In their original Hall of Fame election, candidates need 75 percent approval or about 300 votes. The barrier remains at 75 percent for the committee election but with just 16 people voting, that means just 12 yes ballots sweeps a candidate into the baseball shrine. It is considerably easier to get 12 votes than it is to get 300.
This year’s ballot included three candidates with shadowy credentials. Barry Bonds, Roger Clemens and Rafael Palmeiro all have glittery statistical resumes but each has been rejected by the writers because of their brush with performance enhancing drugs.
Bonds and Clemens were turned away ten times by the writers. Palmeiro, famously suspended for a positive steroid test after pointing his finger at a congressional hearing and denying that he ever used that nasty stuff, never got that far. His 500 home runs and 3,000 hits notwithstanding, he was dropped from the ballot when he received less than five percent of the vote. That was proof that the writers take this PED stuff seriously.
Nevertheless, baseball forgives and forgets. So Bonds, Clemens and Palmeiro got a second chance to join the elite congregation of baseball’s greatest players in Cooperstown. So did Albert Belle, a surly slugger once caught with a corked bat, a minor misdemeanor.
The Hall of Fame has winked before at players with questionable credentials. When he was on the Oldtimers Committee, Frankie Frisch was famous for electioneering for his old cronies and helped usher George “High Pockets’’ Kelly into Cooperstown.

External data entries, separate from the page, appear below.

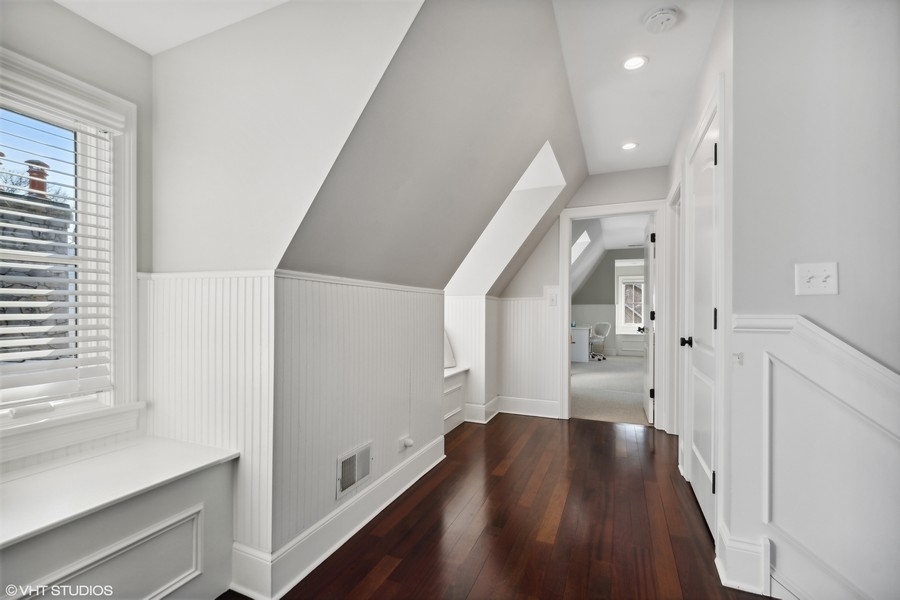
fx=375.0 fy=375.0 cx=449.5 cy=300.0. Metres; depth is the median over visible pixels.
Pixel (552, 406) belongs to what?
baseboard
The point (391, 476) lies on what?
baseboard
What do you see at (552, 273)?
end wall
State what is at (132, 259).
window
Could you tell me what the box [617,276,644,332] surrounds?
far window
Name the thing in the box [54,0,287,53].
dormer ceiling
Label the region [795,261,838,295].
light switch
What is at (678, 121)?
hallway ceiling
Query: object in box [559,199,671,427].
door frame
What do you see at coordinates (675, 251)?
door frame
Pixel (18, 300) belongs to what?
stone chimney
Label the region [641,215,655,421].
open door
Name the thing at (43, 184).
chimney pipe
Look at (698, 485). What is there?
door
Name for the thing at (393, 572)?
wood floor
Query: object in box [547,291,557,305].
light switch
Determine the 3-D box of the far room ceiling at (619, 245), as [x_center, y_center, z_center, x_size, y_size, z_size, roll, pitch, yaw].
[3.258,-0.740,6.898,3.797,1.446,5.007,0,0,23]
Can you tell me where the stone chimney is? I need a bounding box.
[0,194,75,358]
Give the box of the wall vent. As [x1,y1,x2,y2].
[336,441,372,498]
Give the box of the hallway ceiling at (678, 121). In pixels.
[552,0,723,174]
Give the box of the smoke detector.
[643,6,679,33]
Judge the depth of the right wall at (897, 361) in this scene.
1.45 m
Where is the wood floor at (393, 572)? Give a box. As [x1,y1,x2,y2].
[226,414,774,599]
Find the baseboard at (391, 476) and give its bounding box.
[231,435,445,599]
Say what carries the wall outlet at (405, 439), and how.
attached to the wall
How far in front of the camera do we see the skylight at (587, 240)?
5.97 m
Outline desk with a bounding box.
[571,325,591,362]
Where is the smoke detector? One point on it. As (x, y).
(668, 14)
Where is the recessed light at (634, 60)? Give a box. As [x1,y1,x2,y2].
[622,55,647,70]
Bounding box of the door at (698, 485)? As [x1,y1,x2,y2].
[683,91,720,541]
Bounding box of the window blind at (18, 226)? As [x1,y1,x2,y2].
[0,74,120,408]
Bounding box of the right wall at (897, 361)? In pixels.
[722,0,899,599]
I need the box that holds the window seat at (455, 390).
[443,366,468,434]
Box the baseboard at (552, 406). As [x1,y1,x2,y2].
[462,395,559,422]
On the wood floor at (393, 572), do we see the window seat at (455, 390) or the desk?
the window seat at (455, 390)
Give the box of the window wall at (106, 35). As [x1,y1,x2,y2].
[0,0,151,480]
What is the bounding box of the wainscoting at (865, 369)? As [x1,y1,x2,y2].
[729,313,899,599]
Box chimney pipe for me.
[25,160,49,196]
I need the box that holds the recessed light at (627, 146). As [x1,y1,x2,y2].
[621,141,638,150]
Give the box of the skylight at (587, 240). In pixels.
[572,229,590,261]
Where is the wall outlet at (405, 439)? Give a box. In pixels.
[397,434,413,452]
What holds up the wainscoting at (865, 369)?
attached to the right wall at (897, 361)
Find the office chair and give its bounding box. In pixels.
[589,321,610,359]
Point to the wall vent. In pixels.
(351, 478)
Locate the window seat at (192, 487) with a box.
[0,434,238,599]
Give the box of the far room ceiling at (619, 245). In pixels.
[569,214,646,295]
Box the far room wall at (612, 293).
[572,246,646,355]
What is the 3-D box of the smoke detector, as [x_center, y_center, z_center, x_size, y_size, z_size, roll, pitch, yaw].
[0.990,-1.307,1.765,0.143,0.044,0.143,0,0,23]
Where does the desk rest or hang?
on the carpet floor at (631, 373)
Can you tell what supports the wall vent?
attached to the wall
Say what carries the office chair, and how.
on the carpet floor at (631, 373)
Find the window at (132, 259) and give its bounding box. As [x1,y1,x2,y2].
[0,44,139,463]
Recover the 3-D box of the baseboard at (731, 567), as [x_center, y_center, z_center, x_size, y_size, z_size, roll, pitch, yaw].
[1.246,1.097,1.602,0.160,0.191,0.200,0,0,23]
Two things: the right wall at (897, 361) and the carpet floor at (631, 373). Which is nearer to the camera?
the right wall at (897, 361)
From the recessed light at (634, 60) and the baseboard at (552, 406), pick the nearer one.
the recessed light at (634, 60)
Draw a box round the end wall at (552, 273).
[500,165,669,427]
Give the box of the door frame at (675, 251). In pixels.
[664,178,680,433]
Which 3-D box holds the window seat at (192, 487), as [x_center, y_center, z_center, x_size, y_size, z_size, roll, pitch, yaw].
[-1.376,0.895,1.011,0.542,0.549,1.405,0,0,23]
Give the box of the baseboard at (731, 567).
[715,523,772,593]
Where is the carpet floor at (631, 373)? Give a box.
[571,354,650,425]
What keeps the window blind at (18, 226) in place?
attached to the window at (132, 259)
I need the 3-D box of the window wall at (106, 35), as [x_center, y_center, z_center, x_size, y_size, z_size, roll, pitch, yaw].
[-1.714,-0.017,1.144,0.138,2.389,1.480,0,0,23]
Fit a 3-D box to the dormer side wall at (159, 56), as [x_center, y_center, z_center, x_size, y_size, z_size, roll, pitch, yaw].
[-0.722,-0.039,1.568,1.666,2.478,0.249,0,0,23]
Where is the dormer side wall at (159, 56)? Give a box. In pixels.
[147,0,431,574]

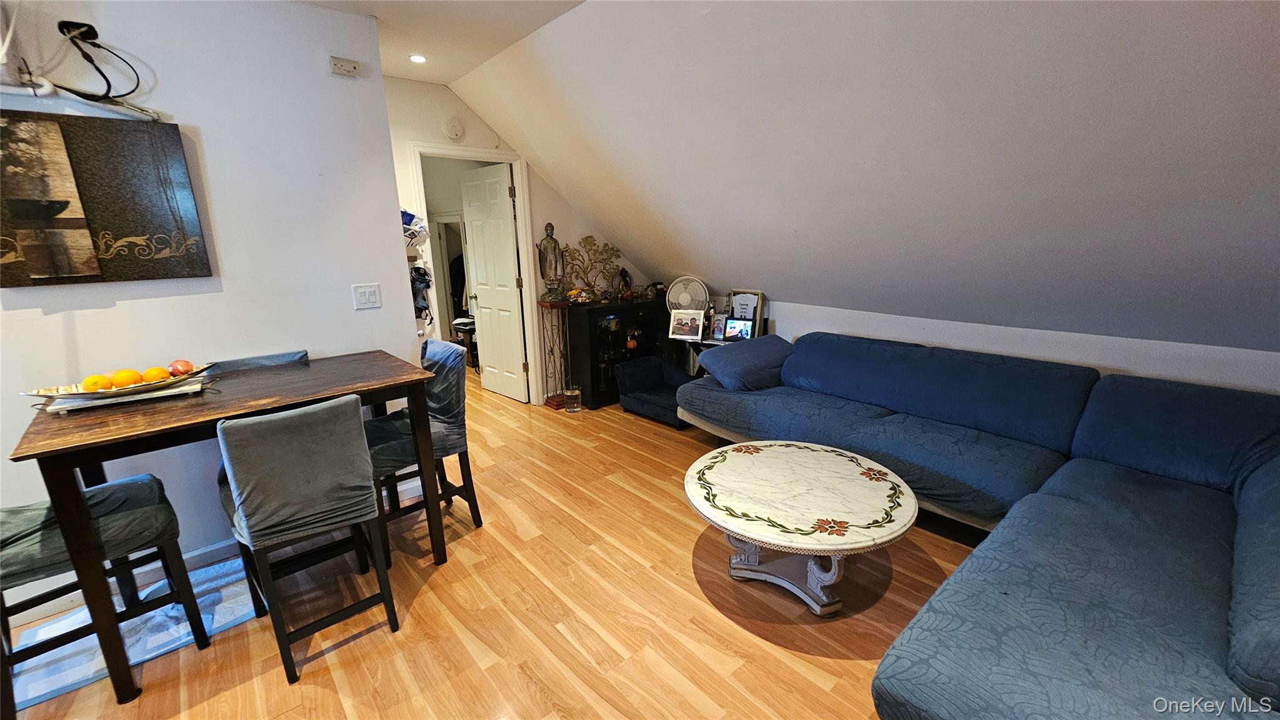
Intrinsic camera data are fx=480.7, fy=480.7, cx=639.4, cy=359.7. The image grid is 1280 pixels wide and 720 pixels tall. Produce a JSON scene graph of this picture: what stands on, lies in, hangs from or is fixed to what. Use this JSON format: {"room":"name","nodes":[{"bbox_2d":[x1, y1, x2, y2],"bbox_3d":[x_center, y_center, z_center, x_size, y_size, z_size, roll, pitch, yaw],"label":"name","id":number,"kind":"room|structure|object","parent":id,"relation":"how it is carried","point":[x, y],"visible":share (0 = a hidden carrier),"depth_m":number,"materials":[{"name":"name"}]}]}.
{"room":"living room","nodes":[
{"label":"living room","id":0,"kind":"room"},
{"bbox_2d":[0,0,414,621],"bbox_3d":[-2.642,-0.163,1.575,3.334,2.576,0.136,-13,18,-40],"label":"left wall","id":1,"kind":"structure","parent":0,"point":[352,85],"depth_m":2.15,"materials":[{"name":"white paint"}]},
{"bbox_2d":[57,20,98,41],"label":"power adapter","id":2,"kind":"object","parent":1,"relation":"attached to","point":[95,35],"visible":0.71,"depth_m":1.76,"materials":[{"name":"black plastic"}]},
{"bbox_2d":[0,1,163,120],"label":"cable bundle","id":3,"kind":"object","parent":1,"relation":"attached to","point":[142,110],"visible":0.93,"depth_m":1.74,"materials":[{"name":"white plastic"}]},
{"bbox_2d":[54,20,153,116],"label":"cable","id":4,"kind":"object","parent":1,"relation":"attached to","point":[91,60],"visible":0.97,"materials":[{"name":"black plastic"}]},
{"bbox_2d":[0,109,210,286],"bbox_3d":[-2.184,-0.599,1.813,0.733,0.623,0.037,-13,18,-40],"label":"wall art","id":5,"kind":"object","parent":1,"relation":"attached to","point":[72,273],"visible":0.99,"depth_m":1.85,"materials":[{"name":"brown"}]},
{"bbox_2d":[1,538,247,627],"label":"baseboard","id":6,"kind":"structure","parent":1,"relation":"attached to","point":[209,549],"depth_m":2.17,"materials":[{"name":"white paint"}]},
{"bbox_2d":[328,55,359,76],"bbox_3d":[-1.445,-1.434,2.350,0.123,0.068,0.043,-13,18,-40],"label":"wall sensor","id":7,"kind":"object","parent":1,"relation":"attached to","point":[345,67],"visible":0.99,"depth_m":2.33,"materials":[{"name":"white"}]},
{"bbox_2d":[351,282,381,309],"bbox_3d":[-1.449,-0.337,2.548,0.123,0.128,0.014,-13,18,-40],"label":"light switch","id":8,"kind":"object","parent":1,"relation":"attached to","point":[366,293],"visible":0.97,"depth_m":2.55,"materials":[{"name":"white plastic"}]},
{"bbox_2d":[288,0,587,84],"bbox_3d":[-0.913,-1.315,0.548,3.532,0.128,5.774,-13,18,-40],"label":"ceiling","id":9,"kind":"structure","parent":0,"point":[522,12],"depth_m":2.52,"materials":[{"name":"white paint"}]},
{"bbox_2d":[408,53,427,63],"bbox_3d":[-1.353,-1.835,2.930,0.106,0.010,0.107,-13,18,-40],"label":"recessed light","id":10,"kind":"object","parent":9,"relation":"in","point":[417,58],"visible":0.99,"depth_m":2.92,"materials":[{"name":"white"}]},
{"bbox_2d":[2,368,984,719],"bbox_3d":[-0.648,0.917,2.556,6.190,0.101,8.596,-13,18,-40],"label":"floor","id":11,"kind":"structure","parent":0,"point":[436,579],"depth_m":1.92,"materials":[{"name":"brown wood"}]},
{"bbox_2d":[0,470,211,711],"bbox_3d":[-1.918,0.638,1.607,0.507,0.945,0.453,-13,18,-40],"label":"dining chair","id":12,"kind":"object","parent":11,"relation":"on","point":[155,480],"visible":0.81,"depth_m":1.59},
{"bbox_2d":[3,556,259,713],"bbox_3d":[-2.004,1.050,1.920,1.045,0.011,0.562,-13,18,-40],"label":"rug","id":13,"kind":"object","parent":11,"relation":"on","point":[140,659],"visible":0.47,"depth_m":1.87,"materials":[{"name":"carpet"}]},
{"bbox_2d":[10,350,446,703],"bbox_3d":[-1.531,0.555,2.028,1.150,0.891,0.800,-13,18,-40],"label":"dining table","id":14,"kind":"object","parent":11,"relation":"on","point":[399,375],"visible":0.84,"depth_m":1.66,"materials":[{"name":"brown wood"}]},
{"bbox_2d":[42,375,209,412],"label":"tray","id":15,"kind":"object","parent":14,"relation":"on","point":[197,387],"visible":0.58,"depth_m":1.74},
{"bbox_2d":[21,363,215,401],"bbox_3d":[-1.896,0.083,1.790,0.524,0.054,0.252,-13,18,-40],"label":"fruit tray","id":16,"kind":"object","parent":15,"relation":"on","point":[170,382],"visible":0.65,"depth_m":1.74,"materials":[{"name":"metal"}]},
{"bbox_2d":[81,373,112,391],"bbox_3d":[-1.930,0.089,1.713,0.078,0.072,0.078,10,17,36],"label":"orange","id":17,"kind":"object","parent":16,"relation":"in","point":[95,382],"visible":0.82,"depth_m":1.69,"materials":[{"name":"orange food"}]},
{"bbox_2d":[110,368,141,388],"bbox_3d":[-1.869,0.073,1.753,0.081,0.073,0.080,8,17,33],"label":"orange","id":18,"kind":"object","parent":16,"relation":"in","point":[128,373],"visible":0.95,"depth_m":1.73,"materials":[{"name":"orange food"}]},
{"bbox_2d":[141,366,169,383],"bbox_3d":[-1.827,0.064,1.817,0.078,0.071,0.077,7,16,28],"label":"orange","id":19,"kind":"object","parent":16,"relation":"in","point":[158,371],"visible":0.92,"depth_m":1.80,"materials":[{"name":"orange food"}]},
{"bbox_2d":[167,358,194,376],"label":"apple","id":20,"kind":"object","parent":16,"relation":"in","point":[186,364],"visible":0.86,"depth_m":1.89,"materials":[{"name":"red food"}]},
{"bbox_2d":[210,350,309,371],"bbox_3d":[-1.748,0.467,2.362,0.449,0.932,0.499,-13,18,-40],"label":"dining chair","id":21,"kind":"object","parent":11,"relation":"on","point":[279,357],"visible":0.1,"depth_m":2.35,"materials":[{"name":"grey fabric"}]},
{"bbox_2d":[211,392,398,685],"bbox_3d":[-1.250,0.582,1.803,0.448,0.941,0.524,-13,18,-40],"label":"dining chair","id":22,"kind":"object","parent":11,"relation":"on","point":[246,499],"visible":0.99,"depth_m":1.63,"materials":[{"name":"grey fabric"}]},
{"bbox_2d":[365,339,483,561],"bbox_3d":[-1.145,0.429,2.410,0.524,0.951,0.463,-13,18,-40],"label":"dining chair","id":23,"kind":"object","parent":11,"relation":"on","point":[429,360],"visible":0.64,"depth_m":2.35,"materials":[{"name":"fabric"}]},
{"bbox_2d":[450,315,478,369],"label":"shelf","id":24,"kind":"object","parent":11,"relation":"on","point":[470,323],"visible":0.44,"depth_m":5.58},
{"bbox_2d":[536,299,570,406],"bbox_3d":[-0.741,-0.042,4.250,0.251,0.948,0.245,-13,18,-40],"label":"plant stand","id":25,"kind":"object","parent":11,"relation":"on","point":[552,305],"visible":0.91,"depth_m":4.22,"materials":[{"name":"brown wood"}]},
{"bbox_2d":[536,221,566,301],"bbox_3d":[-0.741,-0.824,4.072,0.212,0.632,0.195,-3,14,-10],"label":"statue","id":26,"kind":"object","parent":25,"relation":"on","point":[554,247],"visible":0.99,"depth_m":4.04,"materials":[{"name":"brown metal"}]},
{"bbox_2d":[563,385,581,411],"bbox_3d":[-0.585,0.344,4.231,0.146,0.205,0.146,-13,18,-40],"label":"glass jar","id":27,"kind":"object","parent":11,"relation":"on","point":[572,400],"visible":0.99,"depth_m":4.18,"materials":[{"name":"clear glass"}]},
{"bbox_2d":[563,297,672,409],"bbox_3d":[-0.185,-0.083,4.525,0.993,0.872,0.384,-13,18,-40],"label":"black cabinet","id":28,"kind":"object","parent":11,"relation":"on","point":[595,380],"visible":0.67,"depth_m":4.29,"materials":[{"name":"black wood"}]},
{"bbox_2d":[565,286,594,303],"bbox_3d":[-0.532,-0.567,4.218,0.236,0.131,0.214,-13,18,-40],"label":"decorative bowl","id":29,"kind":"object","parent":28,"relation":"on","point":[572,293],"visible":0.98,"depth_m":4.18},
{"bbox_2d":[560,235,623,299],"bbox_3d":[-0.429,-0.820,4.299,0.669,0.557,0.126,-8,16,-28],"label":"tree sculpture","id":30,"kind":"object","parent":28,"relation":"on","point":[591,243],"visible":0.93,"depth_m":4.28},
{"bbox_2d":[615,266,633,298],"bbox_3d":[-0.140,-0.717,4.474,0.138,0.291,0.139,-13,18,-40],"label":"figurine","id":31,"kind":"object","parent":28,"relation":"on","point":[625,275],"visible":0.95,"depth_m":4.44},
{"bbox_2d":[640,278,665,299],"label":"figurine","id":32,"kind":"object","parent":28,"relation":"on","point":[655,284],"visible":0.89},
{"bbox_2d":[615,355,696,428],"bbox_3d":[0.235,0.249,4.068,0.603,0.429,0.692,-13,18,-40],"label":"pet bed","id":33,"kind":"object","parent":11,"relation":"on","point":[635,371],"visible":0.69,"depth_m":4.09,"materials":[{"name":"blue fabric"}]},
{"bbox_2d":[673,334,736,376],"bbox_3d":[0.694,0.135,4.174,0.365,0.602,0.787,-13,18,-40],"label":"side table","id":34,"kind":"object","parent":11,"relation":"on","point":[716,341],"visible":0.19,"depth_m":4.14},
{"bbox_2d":[667,308,705,340],"bbox_3d":[0.406,-0.306,4.138,0.288,0.240,0.111,5,15,23],"label":"picture frame","id":35,"kind":"object","parent":34,"relation":"on","point":[677,330],"visible":0.99,"depth_m":4.12,"materials":[{"name":"metal"}]},
{"bbox_2d":[665,275,709,317],"bbox_3d":[0.421,-0.507,4.262,0.373,0.443,0.164,2,14,10],"label":"fan","id":36,"kind":"object","parent":34,"relation":"on","point":[679,282],"visible":0.91,"depth_m":4.23,"materials":[{"name":"white plastic"}]},
{"bbox_2d":[710,312,727,340],"bbox_3d":[0.670,-0.280,4.060,0.073,0.196,0.138,-13,18,-40],"label":"picture frame","id":37,"kind":"object","parent":34,"relation":"on","point":[718,327],"visible":0.96,"depth_m":4.04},
{"bbox_2d":[723,316,753,341],"bbox_3d":[0.818,-0.253,3.960,0.212,0.177,0.080,9,17,34],"label":"picture frame","id":38,"kind":"object","parent":34,"relation":"on","point":[739,323],"visible":0.99,"depth_m":3.94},
{"bbox_2d":[725,290,764,338],"bbox_3d":[0.860,-0.378,3.989,0.066,0.372,0.308,-13,18,-40],"label":"picture frame","id":39,"kind":"object","parent":34,"relation":"on","point":[760,295],"visible":0.72,"depth_m":3.96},
{"bbox_2d":[684,439,918,618],"bbox_3d":[0.670,0.723,2.138,0.943,0.448,0.957,-13,18,-40],"label":"coffee table","id":40,"kind":"object","parent":11,"relation":"on","point":[741,444],"visible":0.99,"depth_m":1.94,"materials":[{"name":"white stone"}]},
{"bbox_2d":[683,331,1279,719],"bbox_3d":[1.222,0.488,2.225,2.489,0.797,3.121,-13,18,-40],"label":"sectional sofa","id":41,"kind":"object","parent":11,"relation":"on","point":[904,668],"visible":0.99,"depth_m":1.80,"materials":[{"name":"blue fabric"}]},
{"bbox_2d":[695,335,794,391],"bbox_3d":[0.778,0.014,3.396,0.695,0.290,0.428,-13,18,-40],"label":"blue pillow","id":42,"kind":"object","parent":41,"relation":"on","point":[750,350],"visible":0.93,"depth_m":3.24,"materials":[{"name":"blue fabric"}]},
{"bbox_2d":[384,75,653,404],"bbox_3d":[-0.876,-0.857,4.171,2.805,2.608,0.127,-13,18,-40],"label":"back wall","id":43,"kind":"structure","parent":0,"point":[410,129],"depth_m":3.71,"materials":[{"name":"paint"}]},
{"bbox_2d":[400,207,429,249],"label":"papers","id":44,"kind":"object","parent":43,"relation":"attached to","point":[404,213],"visible":0.45,"depth_m":3.28,"materials":[{"name":"white paper"}]},
{"bbox_2d":[408,264,433,326],"bbox_3d":[-1.587,-0.459,3.465,0.185,0.461,0.193,-13,18,-40],"label":"bag","id":45,"kind":"object","parent":43,"relation":"attached to","point":[422,280],"visible":0.76,"depth_m":3.43,"materials":[{"name":"black"}]},
{"bbox_2d":[443,117,464,140],"bbox_3d":[-1.365,-1.702,3.532,0.131,0.152,0.036,-13,18,-40],"label":"smoke detector","id":46,"kind":"object","parent":43,"relation":"attached to","point":[457,131],"visible":0.98,"depth_m":3.52,"materials":[{"name":"white plastic"}]},
{"bbox_2d":[409,143,541,401],"bbox_3d":[-1.325,-0.579,4.031,0.919,2.126,0.168,-13,18,-40],"label":"door frame","id":47,"kind":"structure","parent":43,"relation":"attached to","point":[517,160],"depth_m":3.98,"materials":[{"name":"white paint"}]},
{"bbox_2d":[461,160,526,402],"bbox_3d":[-1.361,-0.669,4.457,0.169,2.059,0.735,-13,18,-40],"label":"door","id":48,"kind":"structure","parent":47,"relation":"attached to","point":[480,289],"depth_m":4.40,"materials":[{"name":"white paint"}]},
{"bbox_2d":[442,0,1279,356],"bbox_3d":[0.951,-0.833,2.017,2.188,1.721,7.082,-13,18,-40],"label":"sloped ceiling","id":49,"kind":"structure","parent":0,"point":[1239,21],"depth_m":2.04,"materials":[{"name":"paint"}]},
{"bbox_2d":[735,296,1279,395],"bbox_3d":[2.051,0.204,2.941,0.141,0.949,5.272,-13,18,-40],"label":"knee wall","id":50,"kind":"structure","parent":0,"point":[929,339],"depth_m":2.58,"materials":[{"name":"white paint"}]}
]}

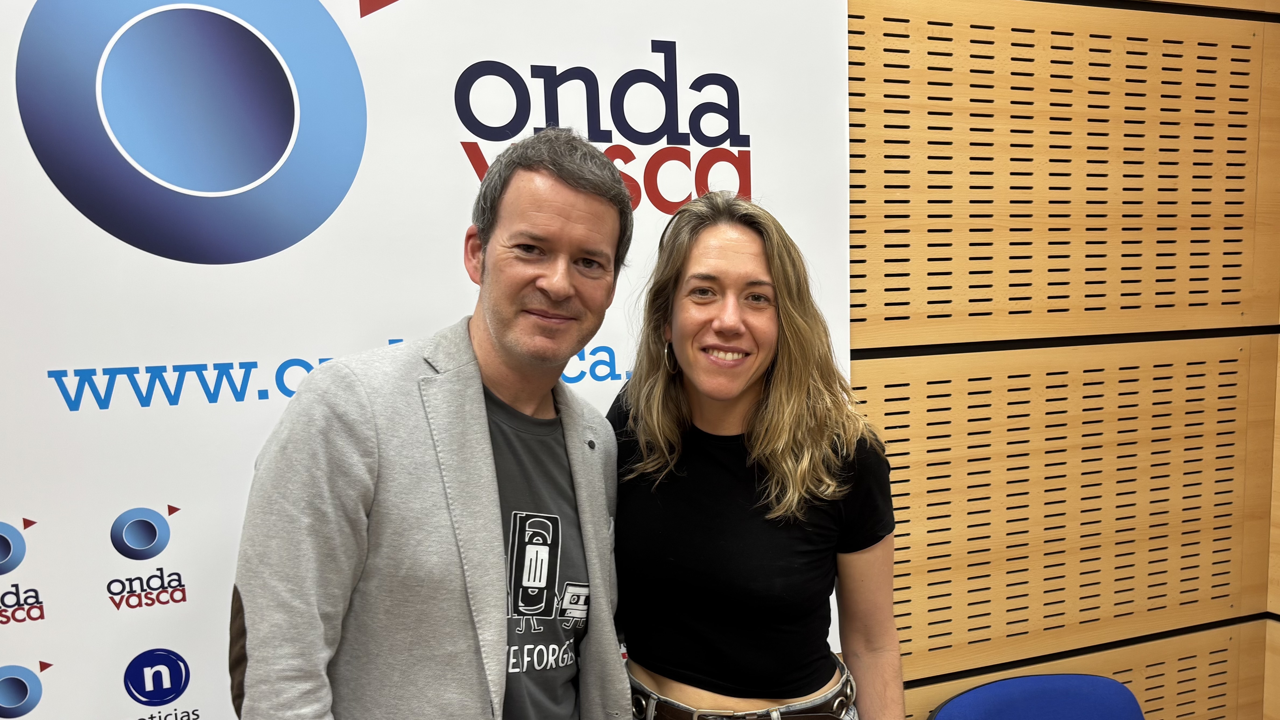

David Ortiz, who tested positive in 2003, was a first ballot inductee last summer. Gaylord Perry, a 300-game winner thanks in large measure to illegal spitballs, is there.
One of Cooperstown’s myriad committees sent Harold Baines to the Hall a couple of years ago. Baines was a very good player but this is the Hall of Fame, not the Hall of Very Good. The writers never gave Baines more than three percent approval and, like Palmeiro, he was dropped from the ballot.
Rejected once, but not forever. That seems to be the Hall of Fame’s approach with these committees.